Quote from: Insane Nerd Ramblings on January 15, 2025, 10:50:39 AMI just finished my first novella (effectively what the Japanese call a Light Novel, but using public domain art since I'm broke) and it is a tie-in to the RPG game setting I'm working on. Given the recent Ravenloft novel by WotC, which looks like hot garbage based on the cover, I have to wonder if there is a demand for this kind of stuff (Dear God, I hope so...but I'm willing to be told otherwise)? People keep throwing money at these garbage companies like WotC and Paizo, but complain endlessly on Twitter and elsewhere about DEI-infested drek. Do people REALLY want new stuff or do you think they would rather ceaselessly complain about it while simultaneously still buying it and/or not supporting up-and-coming independent creators?

If your work is good, there's always a market for it. It's just reaching the market that's an issue. I don't think people care much about fiction based on game franchises these days, but that kind of doesn't matter for you. Since your book is based on an unpublished game world, anyone approaching it is going to do so as just another fantasy novel. Based on the Amazon best-sellers in fantasy, it looks like the trend right now is for series fiction with an emphasis on dark fantasy and/or romance elements. The light-novel format fits right in with that, so it's a question of your prose and subject matter. If that matches the style people are into these days, then you just need to work out a way of getting it in front of the buying public's eyes.

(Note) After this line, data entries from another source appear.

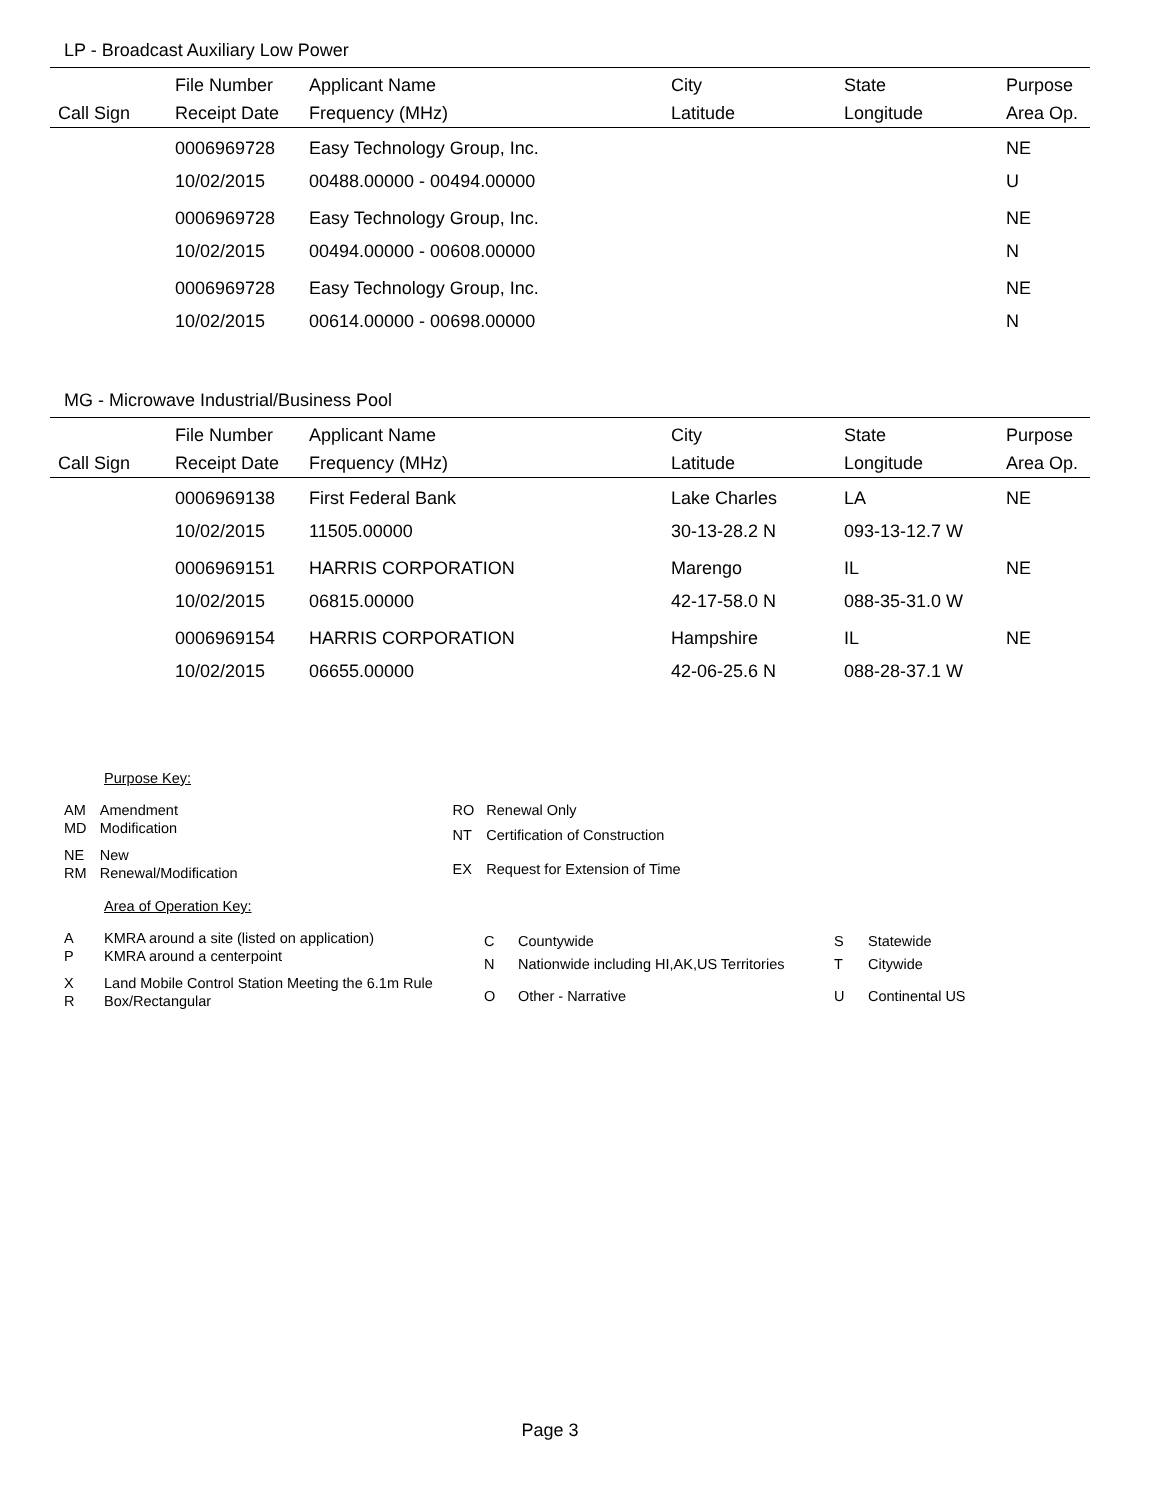LP - Broadcast Auxiliary Low Power
| | File Number | Applicant Name | City | State | Purpose |
| --- | --- | --- | --- | --- | --- |
| Call Sign | Receipt Date | Frequency (MHz) | Latitude | Longitude | Area Op. |
| | 0006969728 | Easy Technology Group, Inc. | | | NE |
| | 10/02/2015 | 00488.00000 - 00494.00000 | | | U |
| | 0006969728 | Easy Technology Group, Inc. | | | NE |
| | 10/02/2015 | 00494.00000 - 00608.00000 | | | N |
| | 0006969728 | Easy Technology Group, Inc. | | | NE |
| | 10/02/2015 | 00614.00000 - 00698.00000 | | | N |
MG - Microwave Industrial/Business Pool
| | File Number | Applicant Name | City | State | Purpose |
| --- | --- | --- | --- | --- | --- |
| Call Sign | Receipt Date | Frequency (MHz) | Latitude | Longitude | Area Op. |
| | 0006969138 | First Federal Bank | Lake Charles | LA | NE |
| | 10/02/2015 | 11505.00000 | 30-13-28.2 N | 093-13-12.7 W | |
| | 0006969151 | HARRIS CORPORATION | Marengo | IL | NE |
| | 10/02/2015 | 06815.00000 | 42-17-58.0 N | 088-35-31.0 W | |
| | 0006969154 | HARRIS CORPORATION | Hampshire | IL | NE |
| | 10/02/2015 | 06655.00000 | 42-06-25.6 N | 088-28-37.1 W | |
Purpose Key:
| AM | Amendment |
| MD | Modification |
| NE | New |
| RM | Renewal/Modification |
| RO | Renewal Only |
| NT | Certification of Construction |
| EX | Request for Extension of Time |
Area of Operation Key:
| A | KMRA around a site (listed on application) |
| P | KMRA around a centerpoint |
| X | Land Mobile Control Station Meeting the 6.1m Rule |
| R | Box/Rectangular |
| C | Countywide |
| N | Nationwide including HI,AK,US Territories |
| O | Other - Narrative |
| S | Statewide |
| T | Citywide |
| U | Continental US |
Page 3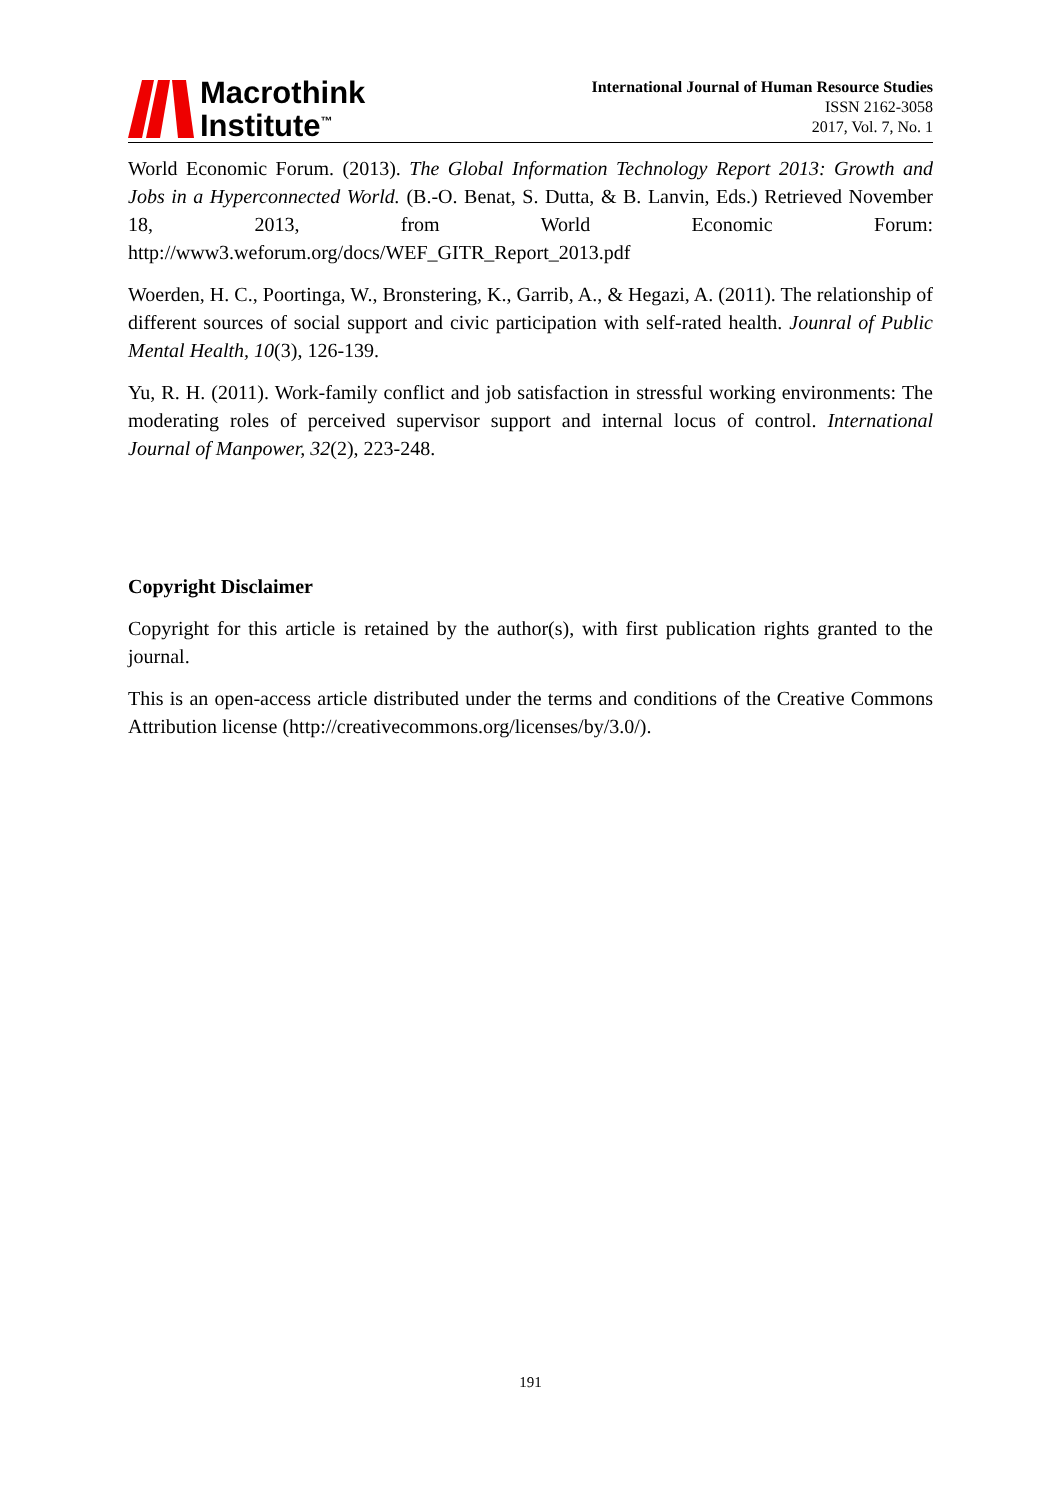Macrothink
Institute<sup>™</sup>
International Journal of Human Resource Studies
ISSN 2162-3058
2017, Vol. 7, No. 1
World Economic Forum. (2013). The Global Information Technology Report 2013: Growth and Jobs in a Hyperconnected World. (B.-O. Benat, S. Dutta, & B. Lanvin, Eds.) Retrieved November 18, 2013, from World Economic Forum: http://www3.weforum.org/docs/WEF_GITR_Report_2013.pdf
Woerden, H. C., Poortinga, W., Bronstering, K., Garrib, A., & Hegazi, A. (2011). The relationship of different sources of social support and civic participation with self-rated health. Jounral of Public Mental Health, 10(3), 126-139.
Yu, R. H. (2011). Work-family conflict and job satisfaction in stressful working environments: The moderating roles of perceived supervisor support and internal locus of control. International Journal of Manpower, 32(2), 223-248.
Copyright Disclaimer
Copyright for this article is retained by the author(s), with first publication rights granted to the journal.
This is an open-access article distributed under the terms and conditions of the Creative Commons Attribution license (http://creativecommons.org/licenses/by/3.0/).
191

If your question is "do tabletop RPG gamers want it?", I don't think it's the right question. RPG gamers don't necessarily read RPG fiction, and game-based fiction readers aren't necessarily players. I read Dragonlance years before I ever played D&D, and I didn't even know it was a D&D series at the time. I don't think that's actually rare. Meanwhile, most anti-woke gamers probably don't even read new fiction. Just by temperament, they're going to be the kind of people who prefer to read stuff from decades ago. I'm just saying the market for your book isn't necessarily the same as the market for your game products.
Playing: Mongoose Traveller 2e
Running: On Hiatus
Planning: Too many things, and I should probably commit to one.

SmallMountaineer

Quote from: ForgottenF on January 15, 2025, 12:47:47 PMI don't think people care much about fiction based on game franchises these days

I'd like to point out this is probably because of corporate entities choosing to use their games as platforms to preach their contemporary socio-political stances. A franchise faithful to itself, free of crude allegory or signaling, would likely be embraced in multiple formats.
As far as gaming is concerned, I have no socio-political nor religious views.
Buy My Strategy Game!

Buy My Savage Worlds Mini-Setting!

Zenoguy3

I think there's plenty of audience, the problem is there's a massive oversupply. With writing and distributing through the internet both digitally and print on demand being so easy, there's tons of people putting out their own flavor of writing. This is going to be be, if it hasn't already been, compounded by the fact that an effectively infinite amount of fiction writing can be created for basically free by LLM generative ai. This makes it hard to stand out against the everpresent background cacophony of content.

All that said, if your work is of quality, it can get past all that, and there are plenty of people looking to read it.